Deciding To Stay Put

Some of the homes destroyed by the floods were neither moved or restored, and still remain damaged and uninhabited.
Credit Laura Ziegler / KCUR

Our tour of Pattonsburg takes us back down to the river bottoms. Lyle and Donna Warford were one of the few families who stayed put after the floods.

As Donna welcomes us into her sprawling ranch home, shaded by a massive oak tree, she explains there was up to four feet of water when she came in after the second flood.

They found mud and silt in the sink and putrid water covering her antique furniture. They lost most all of their livestock, but they found two animals in an unlikely place. “

We had a Siamese cat and a 40 pound pig on the table who floated in and didn’t know where to go," she says.

Donna’s mother’s hand-sewn quilts were soaked and many of their antique clocks swept way. Lyle and Donna both get emotional when the remember the help they got after the floods, from friends, strangers, even prisoners from the Cameron Corrections facility.

“There is always someone worse off than you are," says Donna, "probably the best part is the help we had. (There) is never any way we can repay the people who helped us.”

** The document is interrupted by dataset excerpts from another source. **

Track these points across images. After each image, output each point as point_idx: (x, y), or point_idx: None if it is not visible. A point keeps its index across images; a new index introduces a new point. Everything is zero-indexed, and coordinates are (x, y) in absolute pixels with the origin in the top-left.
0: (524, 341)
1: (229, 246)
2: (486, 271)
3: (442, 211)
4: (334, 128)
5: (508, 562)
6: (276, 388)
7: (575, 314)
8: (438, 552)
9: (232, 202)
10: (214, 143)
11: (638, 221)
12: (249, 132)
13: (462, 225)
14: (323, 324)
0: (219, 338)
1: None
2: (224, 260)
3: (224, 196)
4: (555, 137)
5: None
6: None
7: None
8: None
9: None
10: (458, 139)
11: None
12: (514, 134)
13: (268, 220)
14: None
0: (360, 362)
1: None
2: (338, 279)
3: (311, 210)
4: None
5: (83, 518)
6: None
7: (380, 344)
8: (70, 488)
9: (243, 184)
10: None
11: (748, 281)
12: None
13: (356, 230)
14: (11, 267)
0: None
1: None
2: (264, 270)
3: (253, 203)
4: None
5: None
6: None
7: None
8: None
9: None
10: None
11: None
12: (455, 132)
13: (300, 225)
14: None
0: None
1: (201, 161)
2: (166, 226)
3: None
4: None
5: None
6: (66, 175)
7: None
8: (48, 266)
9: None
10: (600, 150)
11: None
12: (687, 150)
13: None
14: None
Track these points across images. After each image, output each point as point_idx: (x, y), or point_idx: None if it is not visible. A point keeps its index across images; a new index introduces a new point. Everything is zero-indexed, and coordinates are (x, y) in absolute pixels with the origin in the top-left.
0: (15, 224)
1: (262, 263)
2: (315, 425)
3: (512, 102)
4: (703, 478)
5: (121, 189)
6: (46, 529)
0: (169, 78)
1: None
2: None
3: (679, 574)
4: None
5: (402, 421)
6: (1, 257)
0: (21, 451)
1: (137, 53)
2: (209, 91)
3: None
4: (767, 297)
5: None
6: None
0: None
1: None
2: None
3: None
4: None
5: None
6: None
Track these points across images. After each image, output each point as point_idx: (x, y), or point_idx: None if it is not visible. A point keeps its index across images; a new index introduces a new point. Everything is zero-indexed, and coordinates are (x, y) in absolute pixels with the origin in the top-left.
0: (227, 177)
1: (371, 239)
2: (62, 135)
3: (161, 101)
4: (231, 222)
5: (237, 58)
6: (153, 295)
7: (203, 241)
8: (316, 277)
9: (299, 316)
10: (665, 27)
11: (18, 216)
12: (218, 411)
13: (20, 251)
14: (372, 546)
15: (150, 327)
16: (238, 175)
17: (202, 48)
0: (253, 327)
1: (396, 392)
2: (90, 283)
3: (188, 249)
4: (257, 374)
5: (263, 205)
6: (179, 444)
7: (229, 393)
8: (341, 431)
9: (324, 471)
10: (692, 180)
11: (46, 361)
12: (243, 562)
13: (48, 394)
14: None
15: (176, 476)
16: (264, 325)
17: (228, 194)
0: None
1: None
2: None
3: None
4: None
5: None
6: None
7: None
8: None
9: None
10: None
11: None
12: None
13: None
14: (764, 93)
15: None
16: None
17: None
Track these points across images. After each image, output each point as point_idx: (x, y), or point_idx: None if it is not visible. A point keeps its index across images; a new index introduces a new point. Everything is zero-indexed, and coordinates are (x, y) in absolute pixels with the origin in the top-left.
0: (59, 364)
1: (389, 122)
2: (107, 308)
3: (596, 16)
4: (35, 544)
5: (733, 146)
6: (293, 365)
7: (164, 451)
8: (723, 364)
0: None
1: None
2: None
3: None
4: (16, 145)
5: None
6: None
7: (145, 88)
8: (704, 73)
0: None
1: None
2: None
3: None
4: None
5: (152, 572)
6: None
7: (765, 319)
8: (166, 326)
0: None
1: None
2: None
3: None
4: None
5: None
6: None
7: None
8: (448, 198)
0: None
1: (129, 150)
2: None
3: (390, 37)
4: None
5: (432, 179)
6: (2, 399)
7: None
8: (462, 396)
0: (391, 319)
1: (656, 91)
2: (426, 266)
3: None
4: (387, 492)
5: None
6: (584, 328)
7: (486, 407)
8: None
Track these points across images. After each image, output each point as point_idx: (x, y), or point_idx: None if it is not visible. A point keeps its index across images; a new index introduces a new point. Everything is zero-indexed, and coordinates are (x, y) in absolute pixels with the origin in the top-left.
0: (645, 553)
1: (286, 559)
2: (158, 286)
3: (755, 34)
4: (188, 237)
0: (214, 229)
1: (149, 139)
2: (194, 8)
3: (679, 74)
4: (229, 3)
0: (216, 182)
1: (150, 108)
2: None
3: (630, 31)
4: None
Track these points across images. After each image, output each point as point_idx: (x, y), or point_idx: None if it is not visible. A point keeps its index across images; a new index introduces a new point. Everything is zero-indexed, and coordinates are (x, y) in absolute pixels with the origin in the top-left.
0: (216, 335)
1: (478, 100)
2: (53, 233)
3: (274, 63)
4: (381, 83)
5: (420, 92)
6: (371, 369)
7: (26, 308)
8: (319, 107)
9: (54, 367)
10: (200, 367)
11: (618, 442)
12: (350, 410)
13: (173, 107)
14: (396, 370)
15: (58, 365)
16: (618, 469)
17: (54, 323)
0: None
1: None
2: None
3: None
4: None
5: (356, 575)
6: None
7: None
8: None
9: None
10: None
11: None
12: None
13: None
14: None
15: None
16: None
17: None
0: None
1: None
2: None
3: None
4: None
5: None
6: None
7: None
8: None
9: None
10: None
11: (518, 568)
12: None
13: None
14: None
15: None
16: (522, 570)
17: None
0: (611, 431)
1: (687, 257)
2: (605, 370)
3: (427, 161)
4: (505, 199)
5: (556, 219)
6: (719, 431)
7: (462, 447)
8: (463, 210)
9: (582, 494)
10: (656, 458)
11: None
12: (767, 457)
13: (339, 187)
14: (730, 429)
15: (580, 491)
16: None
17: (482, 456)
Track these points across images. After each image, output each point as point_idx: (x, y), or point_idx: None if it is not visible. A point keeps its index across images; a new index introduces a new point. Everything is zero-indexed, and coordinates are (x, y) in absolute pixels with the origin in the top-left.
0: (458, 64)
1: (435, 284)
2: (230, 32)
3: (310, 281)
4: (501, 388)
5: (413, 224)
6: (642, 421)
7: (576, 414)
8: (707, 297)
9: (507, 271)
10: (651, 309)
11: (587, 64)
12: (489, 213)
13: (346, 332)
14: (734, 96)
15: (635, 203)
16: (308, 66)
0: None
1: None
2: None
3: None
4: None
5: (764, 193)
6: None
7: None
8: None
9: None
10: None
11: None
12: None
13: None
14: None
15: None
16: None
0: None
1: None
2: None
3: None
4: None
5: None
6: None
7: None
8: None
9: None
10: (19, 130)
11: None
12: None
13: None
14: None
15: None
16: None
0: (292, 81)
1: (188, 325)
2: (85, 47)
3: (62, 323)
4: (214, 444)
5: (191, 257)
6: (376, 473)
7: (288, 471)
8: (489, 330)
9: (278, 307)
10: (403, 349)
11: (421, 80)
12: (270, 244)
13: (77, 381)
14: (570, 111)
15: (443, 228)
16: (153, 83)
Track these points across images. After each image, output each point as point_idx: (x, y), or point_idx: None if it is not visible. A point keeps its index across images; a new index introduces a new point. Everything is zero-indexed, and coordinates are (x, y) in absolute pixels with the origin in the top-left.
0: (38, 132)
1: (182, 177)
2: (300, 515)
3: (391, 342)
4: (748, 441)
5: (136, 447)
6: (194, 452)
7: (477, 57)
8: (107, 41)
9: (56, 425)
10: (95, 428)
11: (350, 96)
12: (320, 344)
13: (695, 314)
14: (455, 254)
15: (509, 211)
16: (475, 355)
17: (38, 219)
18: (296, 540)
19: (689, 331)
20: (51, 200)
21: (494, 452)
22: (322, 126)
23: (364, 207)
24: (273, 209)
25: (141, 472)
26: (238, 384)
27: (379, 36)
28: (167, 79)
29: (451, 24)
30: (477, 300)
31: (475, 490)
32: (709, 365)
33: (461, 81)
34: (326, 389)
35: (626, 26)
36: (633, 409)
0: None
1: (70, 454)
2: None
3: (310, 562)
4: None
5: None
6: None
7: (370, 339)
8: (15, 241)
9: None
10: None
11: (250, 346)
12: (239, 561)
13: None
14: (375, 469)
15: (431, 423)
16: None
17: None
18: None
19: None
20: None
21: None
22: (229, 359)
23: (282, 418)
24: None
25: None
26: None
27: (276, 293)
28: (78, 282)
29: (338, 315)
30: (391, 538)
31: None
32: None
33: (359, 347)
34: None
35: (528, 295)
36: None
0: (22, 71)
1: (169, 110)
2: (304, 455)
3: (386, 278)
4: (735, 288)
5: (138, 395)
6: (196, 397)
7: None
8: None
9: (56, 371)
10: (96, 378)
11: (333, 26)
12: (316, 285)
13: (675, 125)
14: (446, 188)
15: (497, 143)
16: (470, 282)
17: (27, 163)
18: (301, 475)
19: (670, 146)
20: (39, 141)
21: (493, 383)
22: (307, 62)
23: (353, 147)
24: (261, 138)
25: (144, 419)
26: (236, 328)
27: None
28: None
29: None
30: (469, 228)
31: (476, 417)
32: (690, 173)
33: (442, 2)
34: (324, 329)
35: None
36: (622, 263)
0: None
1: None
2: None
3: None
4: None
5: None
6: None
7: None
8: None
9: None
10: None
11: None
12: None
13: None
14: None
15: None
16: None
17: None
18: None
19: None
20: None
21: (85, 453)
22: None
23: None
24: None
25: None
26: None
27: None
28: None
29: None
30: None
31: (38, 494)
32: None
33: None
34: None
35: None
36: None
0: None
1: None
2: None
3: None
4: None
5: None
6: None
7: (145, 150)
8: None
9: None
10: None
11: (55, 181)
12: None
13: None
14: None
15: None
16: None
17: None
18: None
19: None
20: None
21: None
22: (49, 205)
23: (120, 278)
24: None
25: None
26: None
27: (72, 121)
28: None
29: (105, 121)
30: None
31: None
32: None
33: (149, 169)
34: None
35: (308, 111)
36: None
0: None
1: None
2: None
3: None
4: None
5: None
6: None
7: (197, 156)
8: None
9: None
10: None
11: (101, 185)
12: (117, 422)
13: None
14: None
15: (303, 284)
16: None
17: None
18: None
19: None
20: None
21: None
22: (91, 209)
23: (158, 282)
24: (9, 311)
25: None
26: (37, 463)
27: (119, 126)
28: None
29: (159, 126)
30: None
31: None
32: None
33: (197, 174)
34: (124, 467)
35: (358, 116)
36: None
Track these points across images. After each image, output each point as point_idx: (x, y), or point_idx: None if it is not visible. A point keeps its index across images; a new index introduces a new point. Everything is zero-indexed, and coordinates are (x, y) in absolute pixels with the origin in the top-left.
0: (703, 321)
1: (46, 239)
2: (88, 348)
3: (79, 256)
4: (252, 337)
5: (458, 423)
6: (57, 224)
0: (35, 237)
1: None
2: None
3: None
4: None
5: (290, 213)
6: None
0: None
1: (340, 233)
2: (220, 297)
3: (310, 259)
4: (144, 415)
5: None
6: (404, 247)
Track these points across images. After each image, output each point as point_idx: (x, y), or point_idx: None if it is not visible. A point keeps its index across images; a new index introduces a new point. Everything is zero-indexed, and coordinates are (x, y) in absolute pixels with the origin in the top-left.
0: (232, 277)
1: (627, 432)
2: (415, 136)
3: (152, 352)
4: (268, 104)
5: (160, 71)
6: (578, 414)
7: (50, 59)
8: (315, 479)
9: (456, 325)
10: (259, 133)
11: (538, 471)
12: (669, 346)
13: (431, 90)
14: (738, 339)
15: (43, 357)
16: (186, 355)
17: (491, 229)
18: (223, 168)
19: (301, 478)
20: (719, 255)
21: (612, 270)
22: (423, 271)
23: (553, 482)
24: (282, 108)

Lyle's dad was the mayor in the 40’s, and the Warford’s son is mayor now. Donna says it would be very hard for them to move away.

“Roots get planted pretty deep..., I’m not saying we ever want to experience another flood, but this is home,” she says.

Lyle and Donna Warford chose to remain in Old Pattonsburg, though it meant they would not be able to buy flood insurance.
Credit Laura Ziegler / KCUR

The Warfords got the same disaster relief as everyone else in Pattonsburg- $10,000, and an offer on their home if they wanted to relocate. Lyle estimates it would have cost 20 times what they were offered, so he turned down the deal. Because he’s outside the city limits, he’s still not eligible for flood insurance.

They know they’ve made a tough choice, but Donna says if it’s not raining, they don’t think about it.

Army Corps of Engineers flood management specialist Judd Kneave says it’s fine for those who want to stay in the floodplain to stay there, as long as they remember they are always at risk.

Preventing Another Flood

Strolling along the gravel bike path atop the well- manicured L385 levee in in Riverside, Mo. Kneave points out the new technology - gates and drainage pipes – designed for flood control.

This was a small agricultural levee in ’93, like many that were involved in the floods. Since then, the Corps and local governments are collaborating more in an effort to maintain the quality of levee system.

But Kneave says the Corps primary focus is to communicate a new message.

“The biggest change fund in the last 20 years for the Corps is were putting a lot of emphasis on communicating that when you live and work in a flood plain, you’re always at risk," says Kneave.

"It doesn’t matter what kind of flood management project was constructed to help you.”

In 1993, and again during floods in 2011, critics claimed the Corps made bad decisions in efforts to mitigate the impact of flooding. They say politics, as always, played too great a role. But as development creeps back into the floodplain, even top experts agree the focus must be on the message; if you live near the river, you’re never immune from the impact of floods.